Exercise aim
Where a line below has the string "edición" in it, include it in the count, and give that count alone.

(Saved entries)

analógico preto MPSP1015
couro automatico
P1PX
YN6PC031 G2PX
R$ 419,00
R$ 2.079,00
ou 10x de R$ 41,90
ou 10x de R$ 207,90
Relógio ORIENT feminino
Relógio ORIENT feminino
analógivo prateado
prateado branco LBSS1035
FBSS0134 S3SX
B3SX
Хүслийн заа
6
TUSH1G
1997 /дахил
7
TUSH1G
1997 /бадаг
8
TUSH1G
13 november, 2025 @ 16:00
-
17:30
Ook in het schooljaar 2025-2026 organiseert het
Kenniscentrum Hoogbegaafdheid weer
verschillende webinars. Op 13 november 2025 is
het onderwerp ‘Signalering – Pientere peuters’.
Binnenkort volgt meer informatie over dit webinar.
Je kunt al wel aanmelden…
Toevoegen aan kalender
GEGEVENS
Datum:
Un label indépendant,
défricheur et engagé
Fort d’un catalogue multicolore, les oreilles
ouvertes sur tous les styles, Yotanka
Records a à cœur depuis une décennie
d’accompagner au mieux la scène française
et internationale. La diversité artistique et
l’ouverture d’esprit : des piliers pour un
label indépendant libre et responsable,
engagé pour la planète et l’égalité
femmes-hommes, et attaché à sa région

==

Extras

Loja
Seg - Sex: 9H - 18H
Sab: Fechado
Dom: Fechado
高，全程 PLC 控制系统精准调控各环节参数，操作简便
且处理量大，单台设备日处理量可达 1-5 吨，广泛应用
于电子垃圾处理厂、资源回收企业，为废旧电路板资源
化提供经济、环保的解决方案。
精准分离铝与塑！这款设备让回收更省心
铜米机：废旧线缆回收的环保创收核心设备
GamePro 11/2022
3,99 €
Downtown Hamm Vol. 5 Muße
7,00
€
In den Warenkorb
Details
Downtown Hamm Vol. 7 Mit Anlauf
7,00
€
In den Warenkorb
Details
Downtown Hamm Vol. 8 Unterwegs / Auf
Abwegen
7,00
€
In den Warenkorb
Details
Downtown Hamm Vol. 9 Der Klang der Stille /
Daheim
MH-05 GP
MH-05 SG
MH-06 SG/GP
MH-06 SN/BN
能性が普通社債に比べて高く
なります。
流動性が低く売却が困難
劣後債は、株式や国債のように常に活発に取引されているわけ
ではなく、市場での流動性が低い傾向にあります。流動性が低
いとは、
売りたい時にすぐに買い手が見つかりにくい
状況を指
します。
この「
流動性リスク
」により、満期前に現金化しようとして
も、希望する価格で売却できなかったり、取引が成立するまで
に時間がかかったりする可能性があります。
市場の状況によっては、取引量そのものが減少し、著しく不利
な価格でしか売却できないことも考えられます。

---

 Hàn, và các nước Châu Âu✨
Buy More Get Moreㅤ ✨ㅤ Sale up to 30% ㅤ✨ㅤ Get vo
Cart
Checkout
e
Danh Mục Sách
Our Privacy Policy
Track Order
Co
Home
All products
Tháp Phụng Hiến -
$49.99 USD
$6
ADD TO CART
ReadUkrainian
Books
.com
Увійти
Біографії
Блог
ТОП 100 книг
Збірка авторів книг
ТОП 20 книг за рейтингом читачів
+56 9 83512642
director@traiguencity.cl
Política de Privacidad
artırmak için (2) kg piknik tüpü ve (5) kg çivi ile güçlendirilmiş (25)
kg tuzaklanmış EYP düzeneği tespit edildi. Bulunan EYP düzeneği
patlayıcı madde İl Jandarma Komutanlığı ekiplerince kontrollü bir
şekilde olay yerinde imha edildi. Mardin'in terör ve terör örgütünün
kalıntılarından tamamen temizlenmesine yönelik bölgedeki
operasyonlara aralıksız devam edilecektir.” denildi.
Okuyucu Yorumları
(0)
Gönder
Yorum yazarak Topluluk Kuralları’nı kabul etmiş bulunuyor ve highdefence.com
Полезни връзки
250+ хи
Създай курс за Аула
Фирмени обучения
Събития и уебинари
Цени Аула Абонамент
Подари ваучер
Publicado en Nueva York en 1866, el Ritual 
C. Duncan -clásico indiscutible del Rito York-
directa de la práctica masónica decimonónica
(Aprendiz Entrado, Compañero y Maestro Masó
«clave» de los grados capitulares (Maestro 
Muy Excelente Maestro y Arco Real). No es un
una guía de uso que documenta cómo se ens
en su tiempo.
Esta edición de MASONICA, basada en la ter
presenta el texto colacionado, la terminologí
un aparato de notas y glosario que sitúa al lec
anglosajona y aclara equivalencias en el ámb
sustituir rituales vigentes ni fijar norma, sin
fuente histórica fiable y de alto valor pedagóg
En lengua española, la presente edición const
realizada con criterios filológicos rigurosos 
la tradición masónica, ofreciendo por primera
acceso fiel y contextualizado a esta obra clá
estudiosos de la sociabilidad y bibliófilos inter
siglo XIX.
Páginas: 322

Worked solution
2